(Input data)
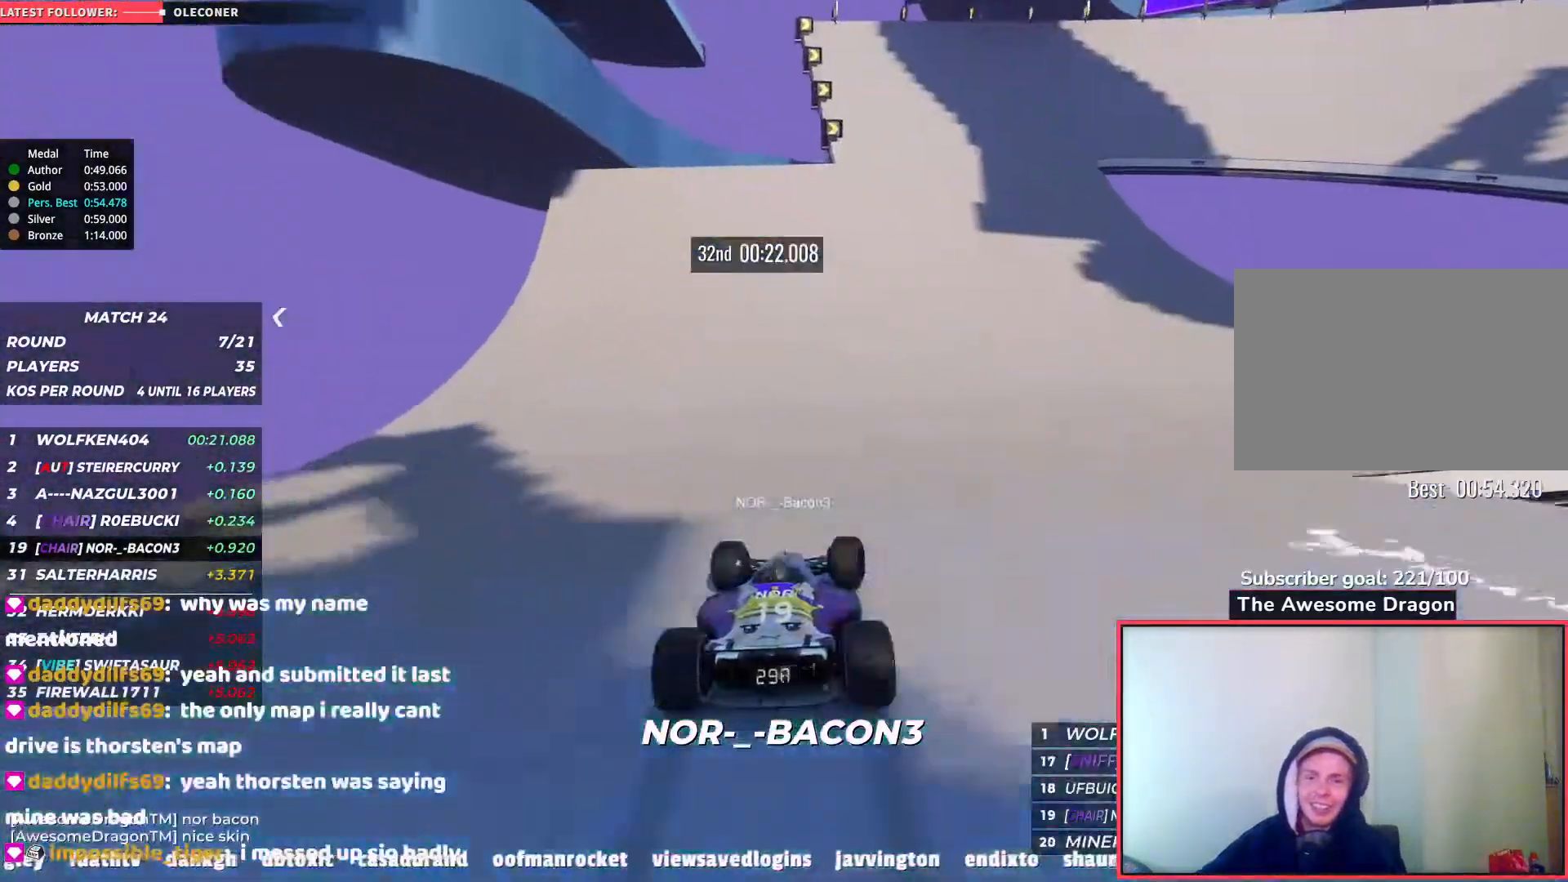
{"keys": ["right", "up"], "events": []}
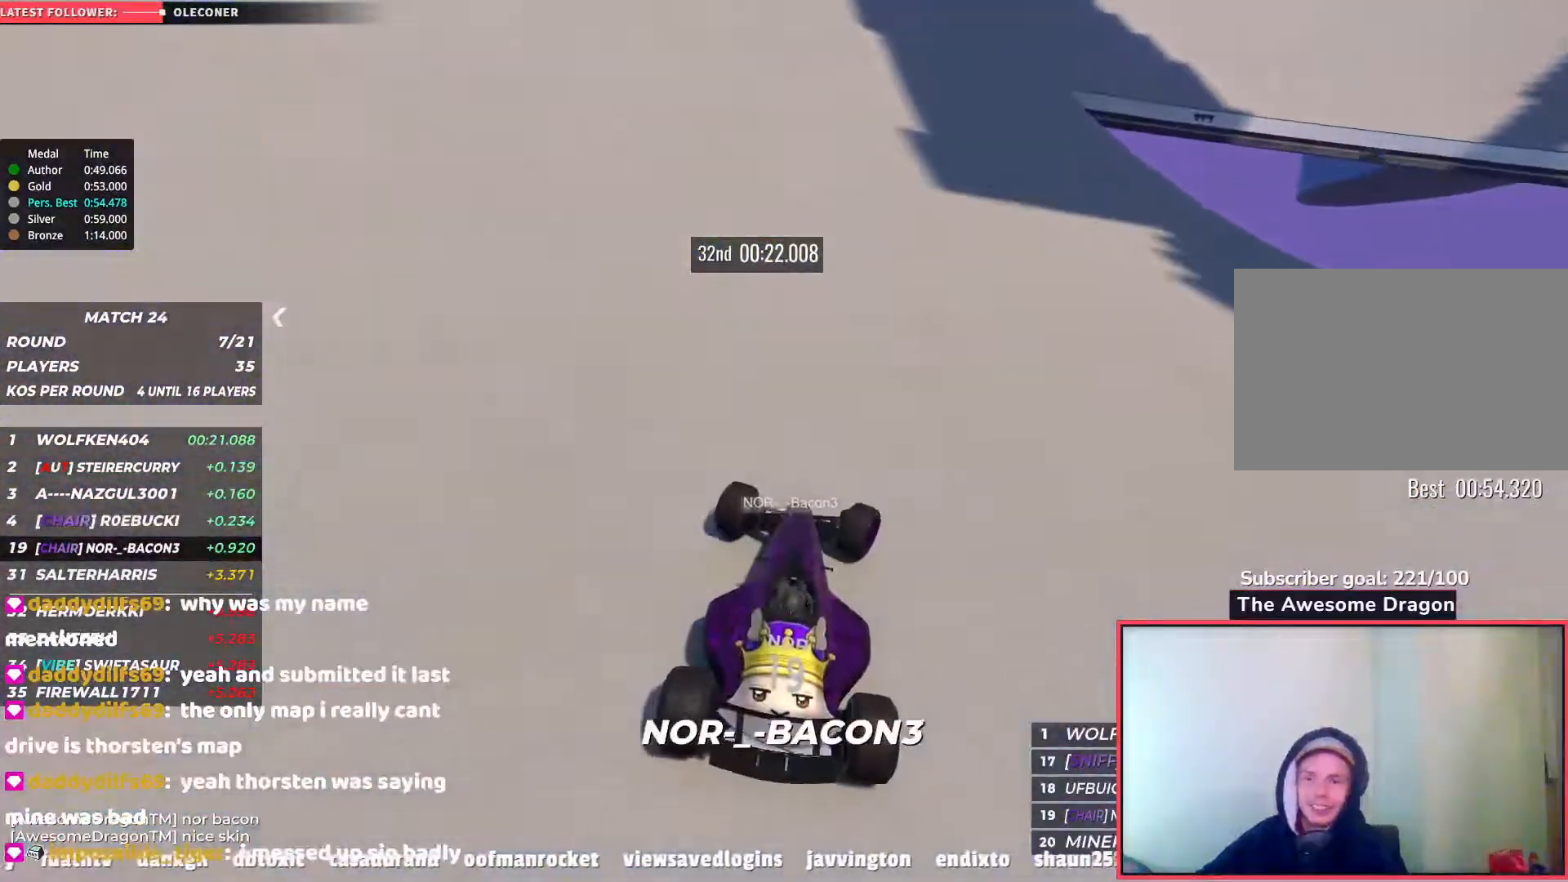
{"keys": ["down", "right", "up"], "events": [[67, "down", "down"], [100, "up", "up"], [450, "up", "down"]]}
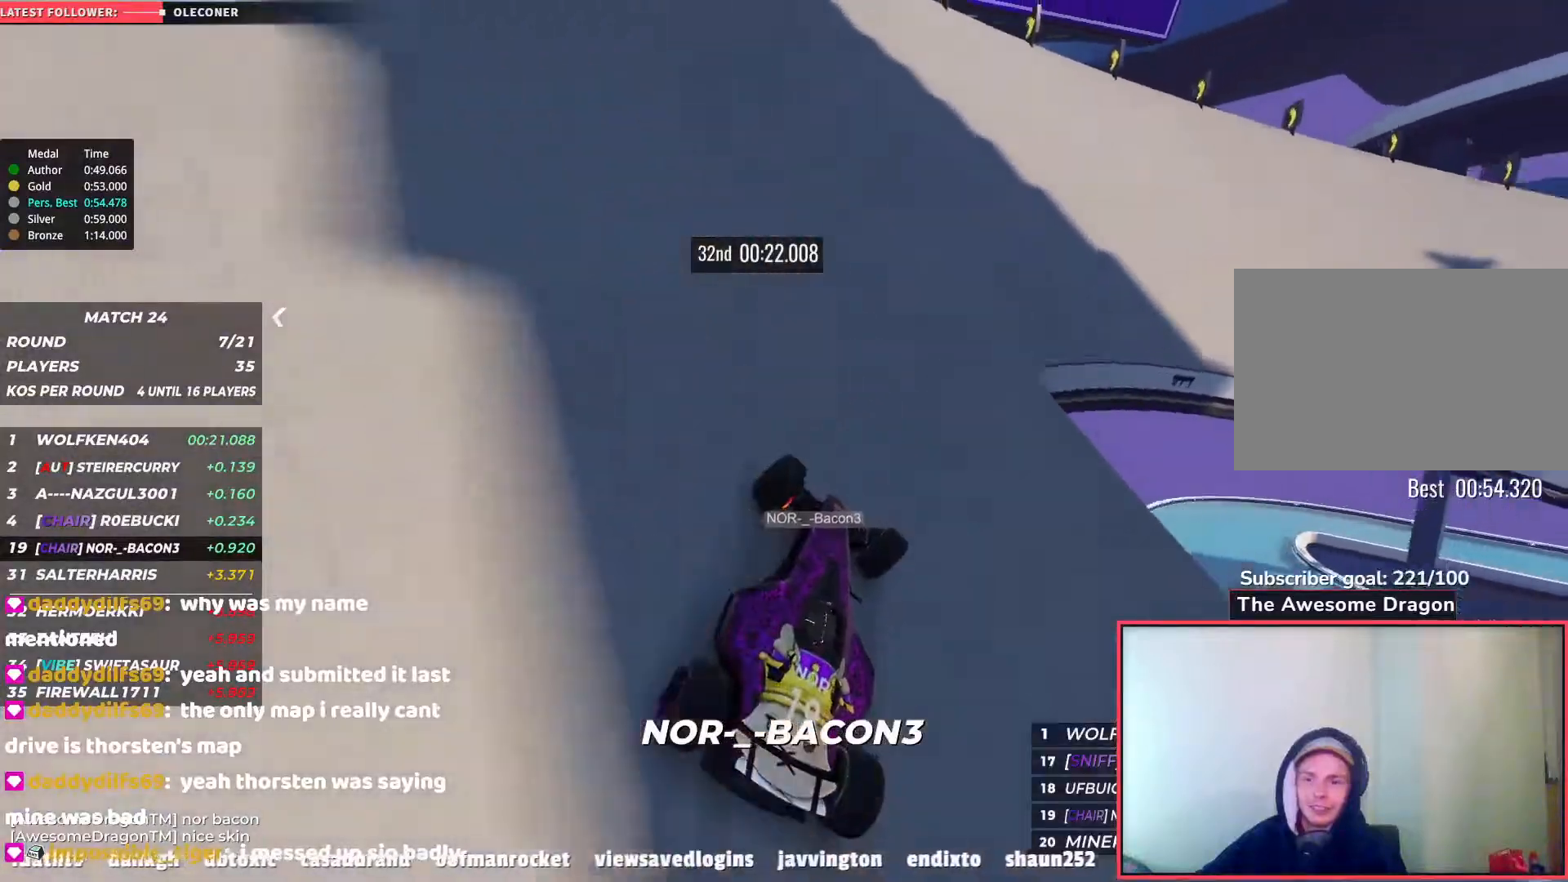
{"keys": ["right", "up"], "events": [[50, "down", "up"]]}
--
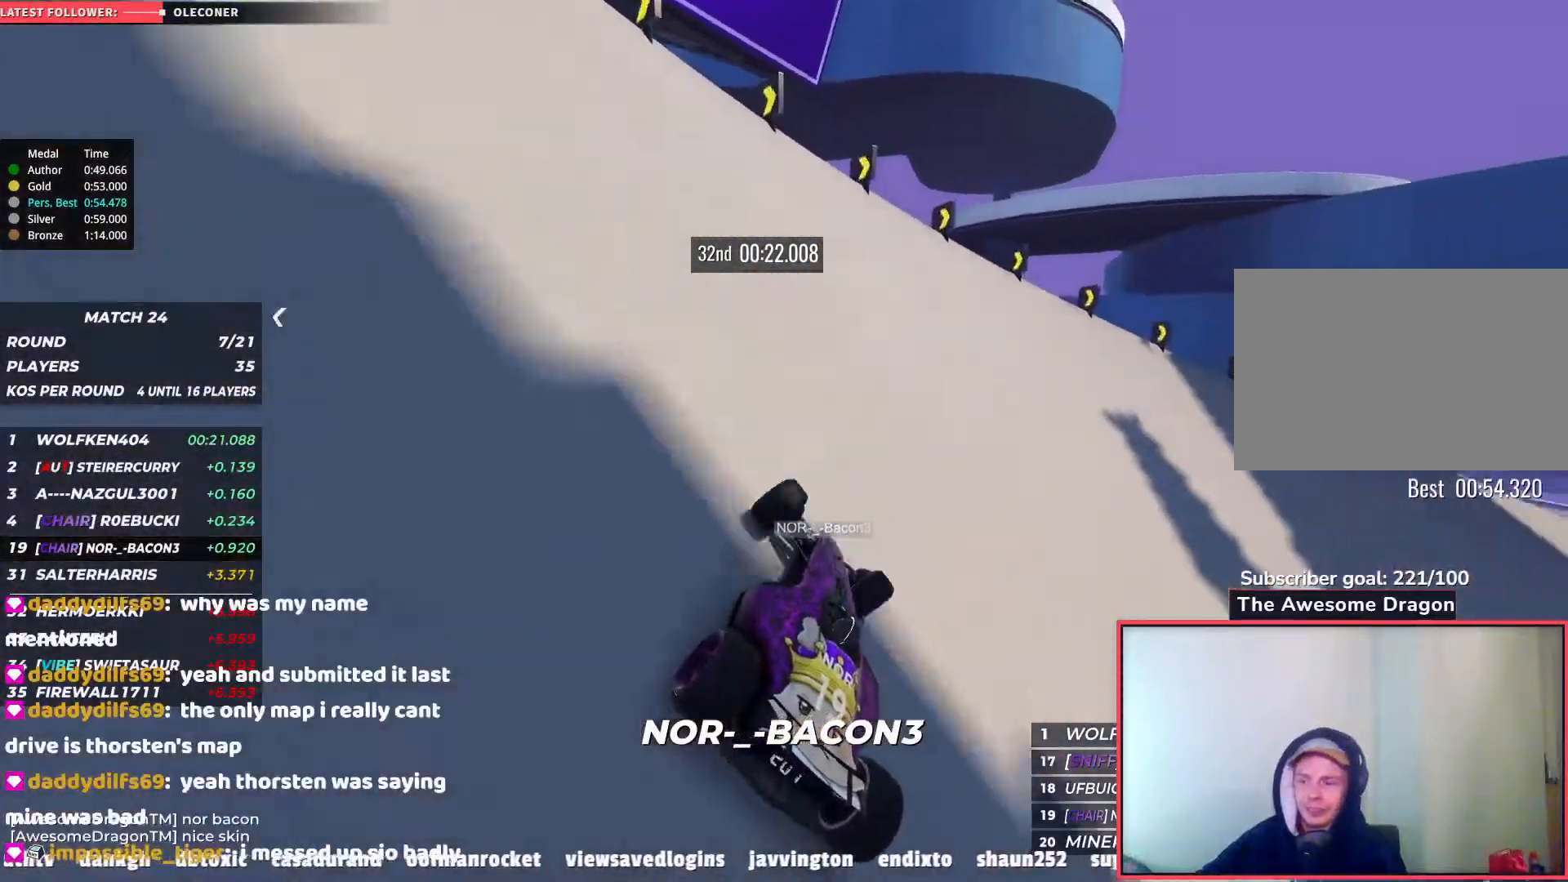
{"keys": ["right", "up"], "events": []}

(What is required)
Locate and copy each line in the data above that includes the word "down".

(Exercise solution)
{"keys": ["down", "right", "up"], "events": [[67, "down", "down"], [100, "up", "up"], [450, "up", "down"]]}
{"keys": ["right", "up"], "events": [[50, "down", "up"]]}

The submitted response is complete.